▶ [Objective]
Set out every line of the rows below as a numbered list, skipping any blank lines.

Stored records

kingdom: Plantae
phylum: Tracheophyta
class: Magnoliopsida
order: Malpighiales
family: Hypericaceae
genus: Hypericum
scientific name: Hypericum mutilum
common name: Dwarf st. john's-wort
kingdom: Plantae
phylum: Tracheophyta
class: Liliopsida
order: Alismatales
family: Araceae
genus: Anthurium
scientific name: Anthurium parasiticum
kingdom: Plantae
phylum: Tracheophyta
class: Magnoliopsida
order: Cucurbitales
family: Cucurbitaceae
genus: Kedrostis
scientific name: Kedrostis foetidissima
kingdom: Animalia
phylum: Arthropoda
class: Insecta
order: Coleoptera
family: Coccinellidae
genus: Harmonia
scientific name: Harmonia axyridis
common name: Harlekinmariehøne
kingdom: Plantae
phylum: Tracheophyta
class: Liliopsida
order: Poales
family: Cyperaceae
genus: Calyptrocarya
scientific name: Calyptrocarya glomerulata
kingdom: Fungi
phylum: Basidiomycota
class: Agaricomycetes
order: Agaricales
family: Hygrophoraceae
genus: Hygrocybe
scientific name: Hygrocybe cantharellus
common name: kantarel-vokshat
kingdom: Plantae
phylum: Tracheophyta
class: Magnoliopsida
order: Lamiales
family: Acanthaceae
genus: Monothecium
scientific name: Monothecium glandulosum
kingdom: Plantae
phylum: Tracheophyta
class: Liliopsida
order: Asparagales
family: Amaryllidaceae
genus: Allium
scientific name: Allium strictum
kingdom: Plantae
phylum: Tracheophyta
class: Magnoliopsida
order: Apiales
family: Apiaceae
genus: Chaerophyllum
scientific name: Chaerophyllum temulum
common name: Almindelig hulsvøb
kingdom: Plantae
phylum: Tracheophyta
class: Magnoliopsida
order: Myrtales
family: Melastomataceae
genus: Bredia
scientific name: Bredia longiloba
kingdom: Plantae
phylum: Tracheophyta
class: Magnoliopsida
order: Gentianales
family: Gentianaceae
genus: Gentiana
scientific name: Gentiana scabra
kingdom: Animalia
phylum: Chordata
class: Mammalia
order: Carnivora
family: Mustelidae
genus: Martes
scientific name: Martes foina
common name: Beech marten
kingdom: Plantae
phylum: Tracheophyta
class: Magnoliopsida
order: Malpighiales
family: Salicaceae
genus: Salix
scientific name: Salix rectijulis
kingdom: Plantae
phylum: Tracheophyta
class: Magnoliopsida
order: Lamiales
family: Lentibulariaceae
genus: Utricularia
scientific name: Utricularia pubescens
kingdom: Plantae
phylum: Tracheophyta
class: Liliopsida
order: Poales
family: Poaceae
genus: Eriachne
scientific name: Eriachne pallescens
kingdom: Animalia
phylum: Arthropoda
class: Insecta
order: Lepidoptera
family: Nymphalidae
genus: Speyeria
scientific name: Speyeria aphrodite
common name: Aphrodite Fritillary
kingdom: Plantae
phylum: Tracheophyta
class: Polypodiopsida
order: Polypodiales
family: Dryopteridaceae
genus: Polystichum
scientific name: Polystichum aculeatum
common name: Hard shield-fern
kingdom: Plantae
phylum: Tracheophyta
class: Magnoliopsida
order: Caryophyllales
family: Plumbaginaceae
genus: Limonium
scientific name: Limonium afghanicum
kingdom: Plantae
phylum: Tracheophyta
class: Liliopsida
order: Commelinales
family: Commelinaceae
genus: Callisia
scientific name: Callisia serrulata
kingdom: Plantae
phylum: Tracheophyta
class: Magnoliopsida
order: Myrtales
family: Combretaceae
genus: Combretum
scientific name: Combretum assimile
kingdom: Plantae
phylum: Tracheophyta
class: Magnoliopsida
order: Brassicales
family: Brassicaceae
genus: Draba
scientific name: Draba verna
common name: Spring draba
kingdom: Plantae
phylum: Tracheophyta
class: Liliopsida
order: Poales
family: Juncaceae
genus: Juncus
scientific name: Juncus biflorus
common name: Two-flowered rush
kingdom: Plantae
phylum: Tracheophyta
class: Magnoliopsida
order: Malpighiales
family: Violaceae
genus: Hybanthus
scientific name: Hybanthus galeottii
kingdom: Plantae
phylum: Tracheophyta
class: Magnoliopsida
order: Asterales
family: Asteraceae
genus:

▶ [Written solution]
1. kingdom: Plantae
2. phylum: Tracheophyta
3. class: Magnoliopsida
4. order: Malpighiales
5. family: Hypericaceae
6. genus: Hypericum
7. scientific name: Hypericum mutilum
8. common name: Dwarf st. john's-wort
9. kingdom: Plantae
10. phylum: Tracheophyta
11. class: Liliopsida
12. order: Alismatales
13. family: Araceae
14. genus: Anthurium
15. scientific name: Anthurium parasiticum
16. kingdom: Plantae
17. phylum: Tracheophyta
18. class: Magnoliopsida
19. order: Cucurbitales
20. family: Cucurbitaceae
21. genus: Kedrostis
22. scientific name: Kedrostis foetidissima
23. kingdom: Animalia
24. phylum: Arthropoda
25. class: Insecta
26. order: Coleoptera
27. family: Coccinellidae
28. genus: Harmonia
29. scientific name: Harmonia axyridis
30. common name: Harlekinmariehøne
31. kingdom: Plantae
32. phylum: Tracheophyta
33. class: Liliopsida
34. order: Poales
35. family: Cyperaceae
36. genus: Calyptrocarya
37. scientific name: Calyptrocarya glomerulata
38. kingdom: Fungi
39. phylum: Basidiomycota
40. class: Agaricomycetes
41. order: Agaricales
42. family: Hygrophoraceae
43. genus: Hygrocybe
44. scientific name: Hygrocybe cantharellus
45. common name: kantarel-vokshat
46. kingdom: Plantae
47. phylum: Tracheophyta
48. class: Magnoliopsida
49. order: Lamiales
50. family: Acanthaceae
51. genus: Monothecium
52. scientific name: Monothecium glandulosum
53. kingdom: Plantae
54. phylum: Tracheophyta
55. class: Liliopsida
56. order: Asparagales
57. family: Amaryllidaceae
58. genus: Allium
59. scientific name: Allium strictum
60. kingdom: Plantae
61. phylum: Tracheophyta
62. class: Magnoliopsida
63. order: Apiales
64. family: Apiaceae
65. genus: Chaerophyllum
66. scientific name: Chaerophyllum temulum
67. common name: Almindelig hulsvøb
68. kingdom: Plantae
69. phylum: Tracheophyta
70. class: Magnoliopsida
71. order: Myrtales
72. family: Melastomataceae
73. genus: Bredia
74. scientific name: Bredia longiloba
75. kingdom: Plantae
76. phylum: Tracheophyta
77. class: Magnoliopsida
78. order: Gentianales
79. family: Gentianaceae
80. genus: Gentiana
81. scientific name: Gentiana scabra
82. kingdom: Animalia
83. phylum: Chordata
84. class: Mammalia
85. order: Carnivora
86. family: Mustelidae
87. genus: Martes
88. scientific name: Martes foina
89. common name: Beech marten
90. kingdom: Plantae
91. phylum: Tracheophyta
92. class: Magnoliopsida
93. order: Malpighiales
94. family: Salicaceae
95. genus: Salix
96. scientific name: Salix rectijulis
97. kingdom: Plantae
98. phylum: Tracheophyta
99. class: Magnoliopsida
100. order: Lamiales
101. family: Lentibulariaceae
102. genus: Utricularia
103. scientific name: Utricularia pubescens
104. kingdom: Plantae
105. phylum: Tracheophyta
106. class: Liliopsida
107. order: Poales
108. family: Poaceae
109. genus: Eriachne
110. scientific name: Eriachne pallescens
111. kingdom: Animalia
112. phylum: Arthropoda
113. class: Insecta
114. order: Lepidoptera
115. family: Nymphalidae
116. genus: Speyeria
117. scientific name: Speyeria aphrodite
118. common name: Aphrodite Fritillary
119. kingdom: Plantae
120. phylum: Tracheophyta
121. class: Polypodiopsida
122. order: Polypodiales
123. family: Dryopteridaceae
124. genus: Polystichum
125. scientific name: Polystichum aculeatum
126. common name: Hard shield-fern
127. kingdom: Plantae
128. phylum: Tracheophyta
129. class: Magnoliopsida
130. order: Caryophyllales
131. family: Plumbaginaceae
132. genus: Limonium
133. scientific name: Limonium afghanicum
134. kingdom: Plantae
135. phylum: Tracheophyta
136. class: Liliopsida
137. order: Commelinales
138. family: Commelinaceae
139. genus: Callisia
140. scientific name: Callisia serrulata
141. kingdom: Plantae
142. phylum: Tracheophyta
143. class: Magnoliopsida
144. order: Myrtales
145. family: Combretaceae
146. genus: Combretum
147. scientific name: Combretum assimile
148. kingdom: Plantae
149. phylum: Tracheophyta
150. class: Magnoliopsida
151. order: Brassicales
152. family: Brassicaceae
153. genus: Draba
154. scientific name: Draba verna
155. common name: Spring draba
156. kingdom: Plantae
157. phylum: Tracheophyta
158. class: Liliopsida
159. order: Poales
160. family: Juncaceae
161. genus: Juncus
162. scientific name: Juncus biflorus
163. common name: Two-flowered rush
164. kingdom: Plantae
165. phylum: Tracheophyta
166. class: Magnoliopsida
167. order: Malpighiales
168. family: Violaceae
169. genus: Hybanthus
170. scientific name: Hybanthus galeottii
171. kingdom: Plantae
172. phylum: Tracheophyta
173. class: Magnoliopsida
174. order: Asterales
175. family: Asteraceae
176. genus:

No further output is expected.